**Given task**.
Answer these questions about the excerpt on Sumas Lake:
1. Which organization is Chief Stewart associated with?
2. In what period was Sumas Lake pumped dry?
3. What former name of the lake does the excerpt give?

**Excerpt**.
Wet Places Getting Wetter: Witnessing Sumas Lake from Belle Park

“The land is speaking to us and we need to listen.”

Chief Stewart of the Union of BC Indian Chiefs (UBCIC)

19 November 2021, APTN National News

In a world shaped by climate change, dry places get drier and wet places get wetter.  Extreme flood events, like the one in British Columbia that has just displaced thousands of people, happen more frequently. Pumps can’t pump fast enough. Ghost lakes return and rivers rise.

Thirty years ago, I was immersed in an oral history and archival project entitled Openings about Sumas Lake, the fish-filled lake in Stó:lō Territory, BC’s Lower Fraser Valley, that was pumped dry in the early 1920s to make agricultural land for settlers. Today, the lake is back — or at least one can say its waters have come back. For some, the experience is terrifying and disastrous. But for those who have long histories with this place, Sumas Lake’s ghostly return also recalls beloved swimming beaches as well as its former biodiversity and name, Semá:th Xo:tsa. As my swimmer-friend Wendy commented on Facebook, it was just a matter of time.

**Given records**.
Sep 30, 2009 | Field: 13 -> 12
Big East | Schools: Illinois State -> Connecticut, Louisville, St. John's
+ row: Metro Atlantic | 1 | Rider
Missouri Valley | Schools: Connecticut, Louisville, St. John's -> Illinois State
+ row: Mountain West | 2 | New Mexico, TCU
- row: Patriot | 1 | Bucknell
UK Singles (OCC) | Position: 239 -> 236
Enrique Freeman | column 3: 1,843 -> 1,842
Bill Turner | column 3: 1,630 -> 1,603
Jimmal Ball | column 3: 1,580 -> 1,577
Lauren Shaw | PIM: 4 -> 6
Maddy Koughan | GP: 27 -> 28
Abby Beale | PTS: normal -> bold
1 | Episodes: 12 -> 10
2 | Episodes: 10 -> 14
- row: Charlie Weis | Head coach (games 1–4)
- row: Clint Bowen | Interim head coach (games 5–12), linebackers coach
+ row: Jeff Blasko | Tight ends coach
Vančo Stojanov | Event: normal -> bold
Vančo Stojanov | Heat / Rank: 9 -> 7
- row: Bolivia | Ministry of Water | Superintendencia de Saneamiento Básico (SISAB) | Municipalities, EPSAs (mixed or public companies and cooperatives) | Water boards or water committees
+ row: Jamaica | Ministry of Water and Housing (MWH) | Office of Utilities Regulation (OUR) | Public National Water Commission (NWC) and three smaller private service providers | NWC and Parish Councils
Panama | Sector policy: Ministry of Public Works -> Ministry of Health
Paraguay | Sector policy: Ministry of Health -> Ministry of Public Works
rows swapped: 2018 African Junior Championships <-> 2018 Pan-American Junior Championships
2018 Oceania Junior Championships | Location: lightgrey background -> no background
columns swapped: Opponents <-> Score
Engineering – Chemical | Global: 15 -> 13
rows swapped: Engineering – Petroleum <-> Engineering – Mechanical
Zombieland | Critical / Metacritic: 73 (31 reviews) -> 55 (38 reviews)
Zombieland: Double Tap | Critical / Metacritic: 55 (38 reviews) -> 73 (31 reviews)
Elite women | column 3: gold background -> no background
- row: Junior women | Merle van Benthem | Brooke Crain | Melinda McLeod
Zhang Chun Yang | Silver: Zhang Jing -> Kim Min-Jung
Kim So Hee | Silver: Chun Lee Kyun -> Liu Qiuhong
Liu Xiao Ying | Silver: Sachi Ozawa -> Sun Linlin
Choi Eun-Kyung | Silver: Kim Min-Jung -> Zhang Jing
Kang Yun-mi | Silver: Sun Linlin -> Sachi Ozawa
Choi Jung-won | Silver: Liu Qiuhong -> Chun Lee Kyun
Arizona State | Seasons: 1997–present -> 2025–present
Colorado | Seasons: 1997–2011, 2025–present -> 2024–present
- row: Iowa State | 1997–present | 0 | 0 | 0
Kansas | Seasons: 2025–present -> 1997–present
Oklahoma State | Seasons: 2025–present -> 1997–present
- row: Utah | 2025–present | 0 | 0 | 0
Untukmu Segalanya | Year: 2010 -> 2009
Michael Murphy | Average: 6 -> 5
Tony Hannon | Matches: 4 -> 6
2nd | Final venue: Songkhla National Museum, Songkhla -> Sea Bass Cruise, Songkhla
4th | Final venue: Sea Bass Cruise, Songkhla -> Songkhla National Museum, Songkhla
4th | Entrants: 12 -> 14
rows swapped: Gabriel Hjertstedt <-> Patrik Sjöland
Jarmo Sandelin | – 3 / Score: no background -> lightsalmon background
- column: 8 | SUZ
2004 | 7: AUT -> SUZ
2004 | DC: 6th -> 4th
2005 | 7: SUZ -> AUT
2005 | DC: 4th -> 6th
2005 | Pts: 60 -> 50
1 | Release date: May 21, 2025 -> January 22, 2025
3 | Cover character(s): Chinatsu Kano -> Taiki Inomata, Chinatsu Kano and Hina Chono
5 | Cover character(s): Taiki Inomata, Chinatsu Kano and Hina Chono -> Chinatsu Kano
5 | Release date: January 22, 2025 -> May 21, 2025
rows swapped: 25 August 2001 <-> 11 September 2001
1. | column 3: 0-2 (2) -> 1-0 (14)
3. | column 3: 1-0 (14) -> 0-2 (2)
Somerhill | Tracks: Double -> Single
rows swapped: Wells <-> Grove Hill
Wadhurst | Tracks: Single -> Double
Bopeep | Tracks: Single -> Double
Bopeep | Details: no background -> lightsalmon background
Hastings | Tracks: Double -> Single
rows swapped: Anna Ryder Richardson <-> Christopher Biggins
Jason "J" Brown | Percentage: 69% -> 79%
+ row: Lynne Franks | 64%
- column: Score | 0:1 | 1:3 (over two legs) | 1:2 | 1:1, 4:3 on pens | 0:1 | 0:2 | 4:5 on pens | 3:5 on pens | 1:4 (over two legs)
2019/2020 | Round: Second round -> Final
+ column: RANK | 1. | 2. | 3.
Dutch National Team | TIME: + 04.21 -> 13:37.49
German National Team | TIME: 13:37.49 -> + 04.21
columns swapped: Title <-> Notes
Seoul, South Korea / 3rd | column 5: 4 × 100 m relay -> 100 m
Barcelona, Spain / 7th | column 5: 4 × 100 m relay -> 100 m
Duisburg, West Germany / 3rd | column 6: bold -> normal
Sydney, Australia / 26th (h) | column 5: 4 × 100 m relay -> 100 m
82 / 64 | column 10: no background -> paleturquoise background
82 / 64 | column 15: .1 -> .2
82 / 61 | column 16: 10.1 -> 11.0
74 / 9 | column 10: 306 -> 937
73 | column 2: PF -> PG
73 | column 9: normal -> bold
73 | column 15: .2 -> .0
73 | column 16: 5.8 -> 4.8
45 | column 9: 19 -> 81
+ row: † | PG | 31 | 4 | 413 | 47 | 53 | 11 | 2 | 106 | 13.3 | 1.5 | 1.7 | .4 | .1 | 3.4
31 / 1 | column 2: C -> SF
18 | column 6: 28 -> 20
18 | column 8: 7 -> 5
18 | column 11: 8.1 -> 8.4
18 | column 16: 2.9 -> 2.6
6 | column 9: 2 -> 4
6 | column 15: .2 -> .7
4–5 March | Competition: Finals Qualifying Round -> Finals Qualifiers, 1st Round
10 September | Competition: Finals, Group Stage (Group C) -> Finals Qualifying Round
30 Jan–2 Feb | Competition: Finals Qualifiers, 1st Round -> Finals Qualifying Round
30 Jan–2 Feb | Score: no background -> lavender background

**Written response**.
1. The Union of BC Indian Chiefs (UBCIC)
2. The early 1920s
3. Semá:th Xo:tsa